What exactly are you trying to do?
From your description above you can filter df
before/after grouping to only include rows with str1
in them and it will produce the result you want. But I assume there is more to your question, so can you please clarify.
Yes, exactly, you have interpreted the situation behind my question right, given what I had explained. Now, in more detail:
df
ColumnA -------- ColumnB
str1 --------------- Employed
str1 --------------- Employed
str1 --------------- Not Employed
str2 --------------- Employed
str2 --------------- Not Employed
str2 --------------- Not Employed
... (40,000
more rows)
Actually what I want is, is this:
after filtering df and grouping by columnA (which has cases like 'str1', 'str2', 'str3', etc), I want R to calculate counts and percentages of "Employed" in ColumnB for every str1, str2, str3, etc.
I don't want to slice data by 'str1', 'str2', 'str3', etc. since it would be very tedious, and I want all the results in same file.
I am new to R so I don't know how to go about it. Would appreciate if you could help.
Thanks!
I am not perfectly sure what you want either, but does this solve your problem?
suppressPackageStartupMessages(library(tidyverse))

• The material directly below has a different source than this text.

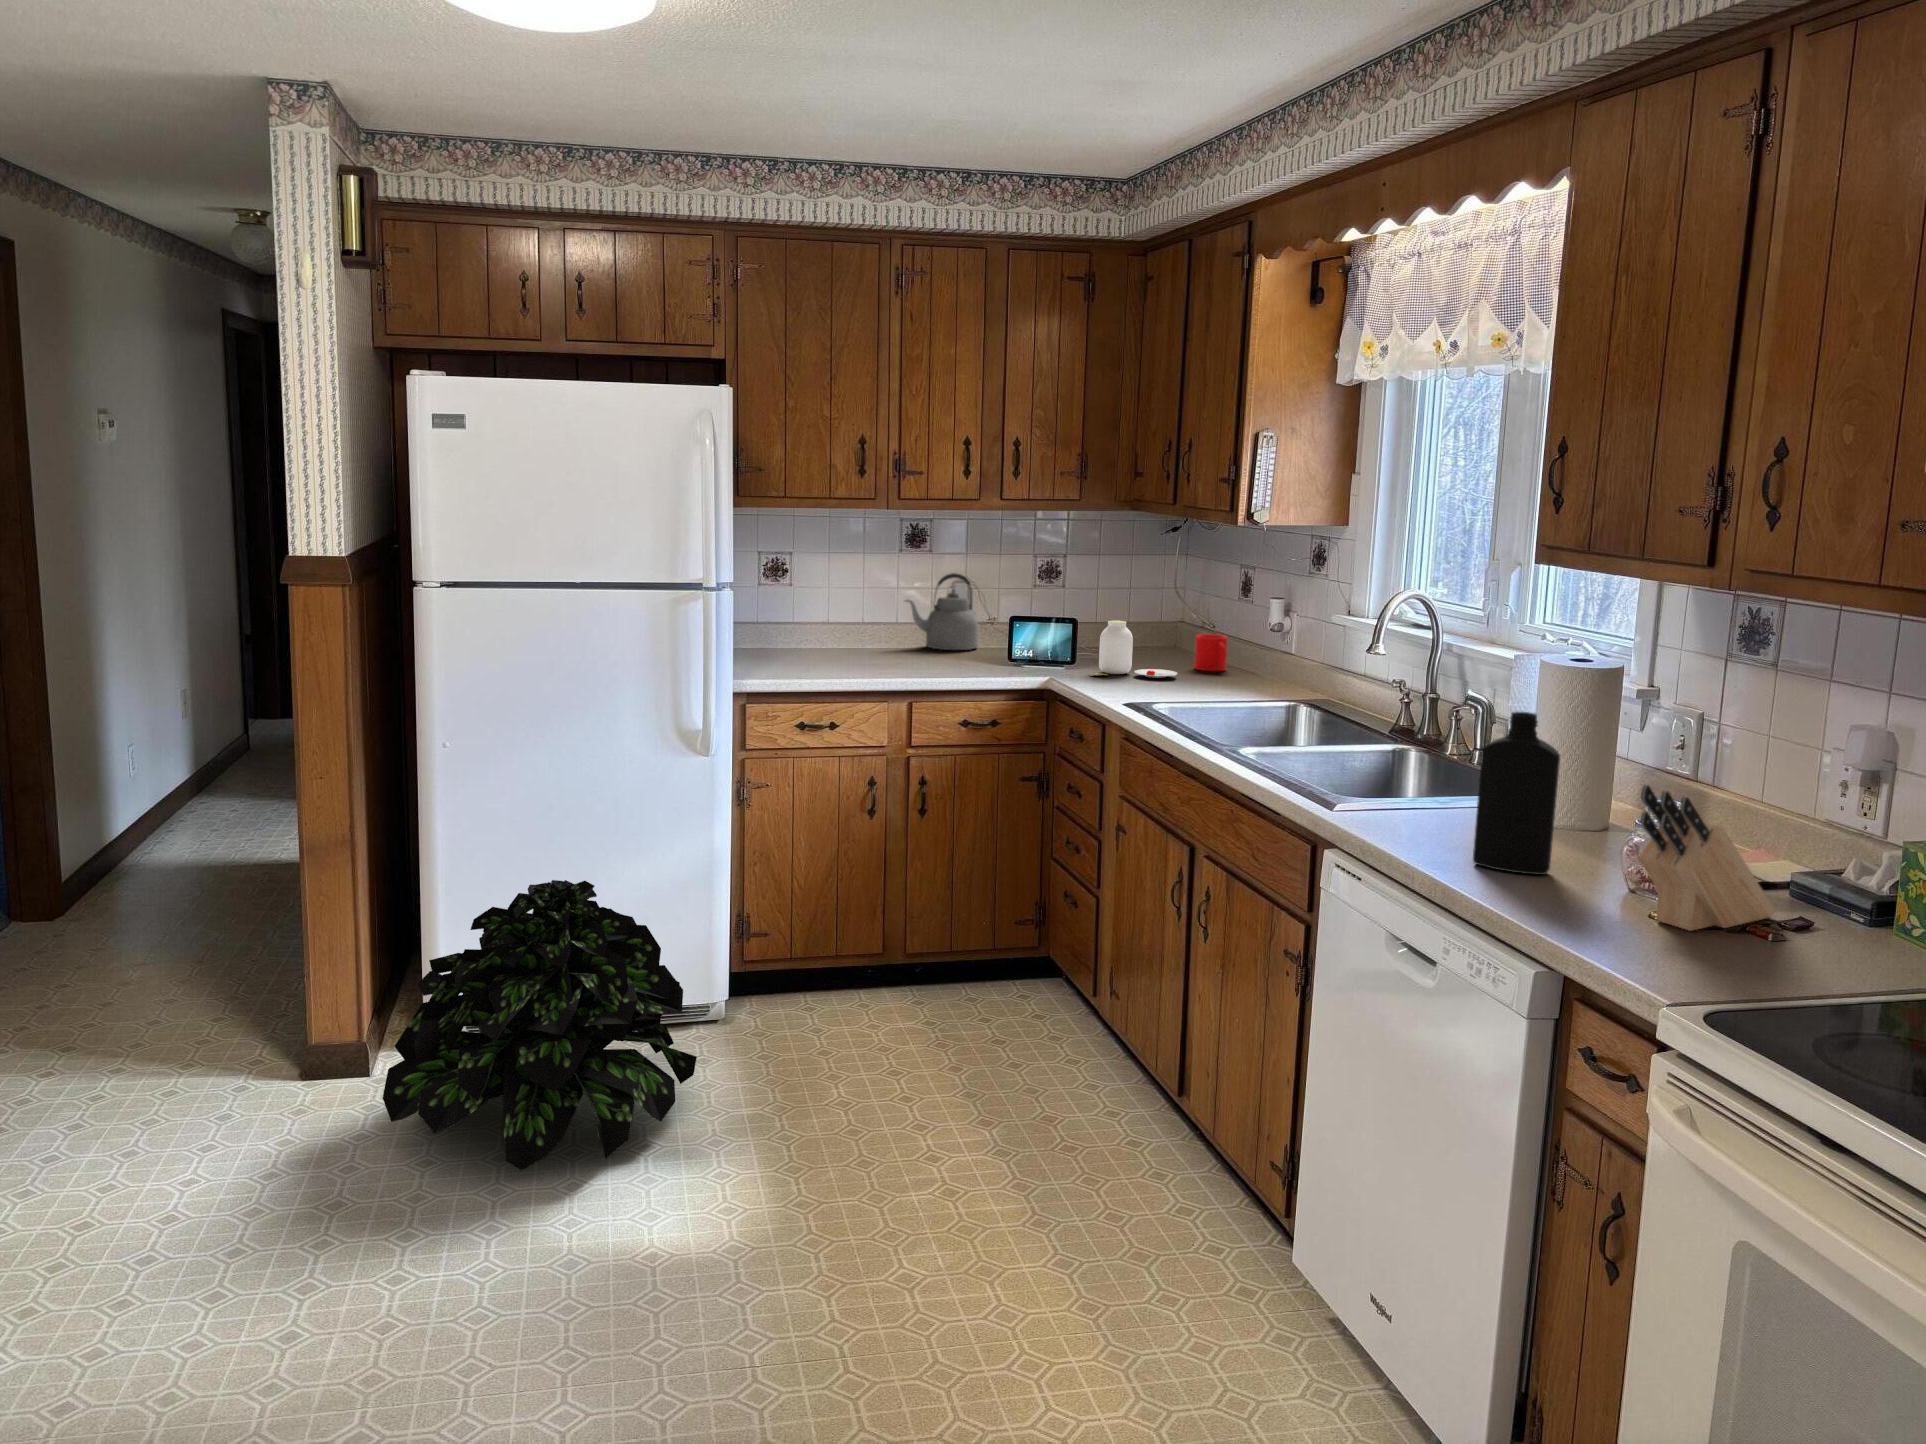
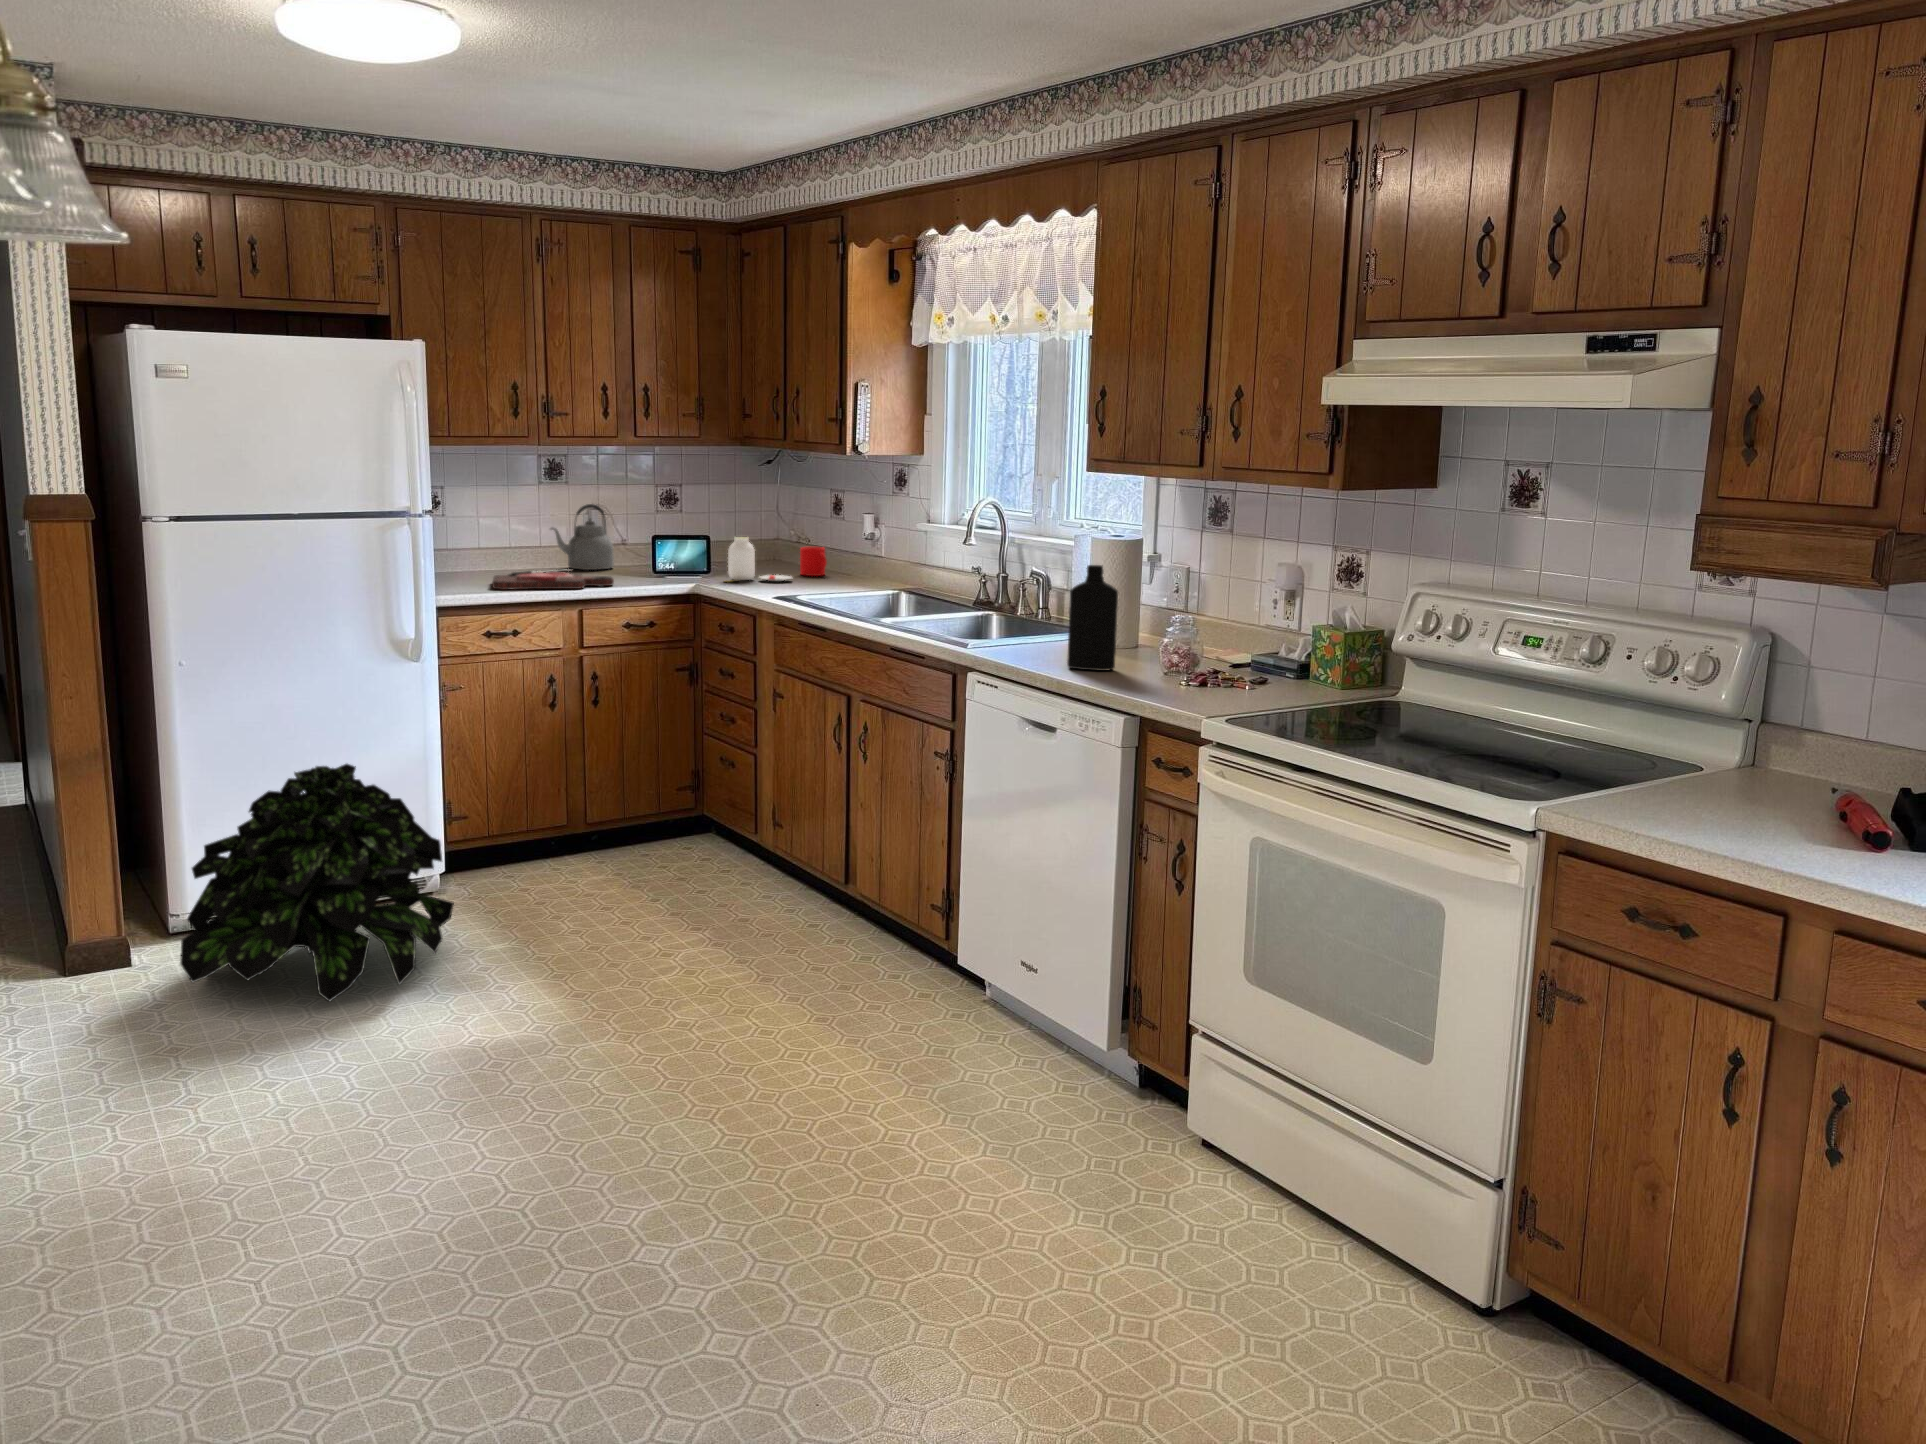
cutting board: none [812,652,956,677] -> present [492,571,614,590]
knife block: present [1638,785,1775,931] -> none [1173,599,1248,689]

# Generate random data to use in this example
set.seed(100)
df <- data.frame(ColumnA = paste0("str", sample(1:3, 15, replace = TRUE)),
ColumnB = sample(c("Employed", "Not Employed"), 15, replace = TRUE),
stringsAsFactors = FALSE)
df # print
#> ColumnA ColumnB
#> 1 str1 Not Employed
#> 2 str1 Employed
#> 3 str2 Employed
#> 4 str1 Employed
#> 5 str2 Not Employed
#> 6 str2 Not Employed
#> 7 str3 Not Employed
#> 8 str2 Not Employed
#> 9 str2 Not Employed
#> 10 str1 Employed
#> 11 str2 Employed
#> 12 str3 Not Employed
#> 13 str1 Not Employed
#> 14 str2 Not Employed
#> 15 str3 Employed
# Using dplyr, if you need to keep the data for further calculations this will be preferred, also calculates the precentage
df %>%
group_by(ColumnA) %>%
summarise(count_employed = sum(ColumnB == "Employed"),
count_not_emplyed = sum(ColumnB == "Not Employed"),
employed_percentage = count_employed / n() * 100)
#> # A tibble: 3 x 4
#> ColumnA count_employed count_not_emplyed employed_percentage
#> <chr> <int> <int> <dbl>
#> 1 str1 3 2 60
#> 2 str2 2 5 28.6
#> 3 str3 1 2 33.3
# Very simple approach using base that does the same if you only need the results dislayed and do not need percentages
table(df)
#> ColumnB
#> ColumnA Employed Not Employed
#> str1 3 2
#> str2 2 5
#> str3 1 2
Thanks for replying.
Actually, ColumnA has names of centers, which I just mentioned as 'str1'...'str10'... Those centers already have a numeric code.. from 1 to 150. Anyways, the question was if I can tabulate the Employment percentage per center through summarize function.
I just realized, it can be done by simple table() and prop() table function also.
Now, the next problem is to save the data in user-friendly way in pdf.
Thanks,
There is this overview by the author of huxtable
package that might be helpful for you.
Most common packages to use are kable
and xtable
. huxtable
can be a bit of overkill for your needs, but it is a nice package that makes reporting fairly easy.